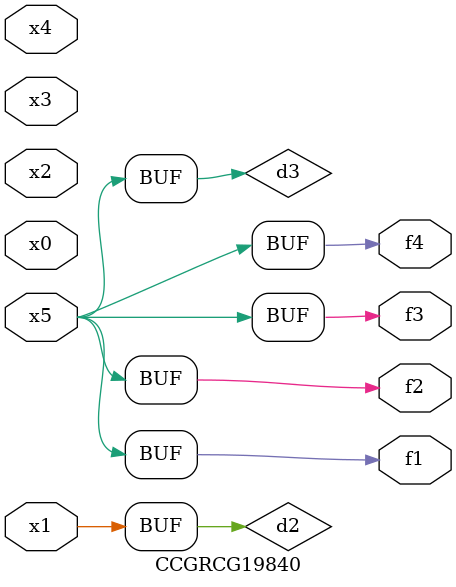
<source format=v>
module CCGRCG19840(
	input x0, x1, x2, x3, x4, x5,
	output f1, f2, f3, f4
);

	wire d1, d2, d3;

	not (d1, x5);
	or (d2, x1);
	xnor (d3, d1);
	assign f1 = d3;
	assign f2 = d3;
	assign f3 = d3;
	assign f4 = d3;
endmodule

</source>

### Prompt:
Working from the entries above, filter out every line that lacks "assign" and copy what remains.

### Expected answer:
	assign f1 = d3;
	assign f2 = d3;
	assign f3 = d3;
	assign f4 = d3;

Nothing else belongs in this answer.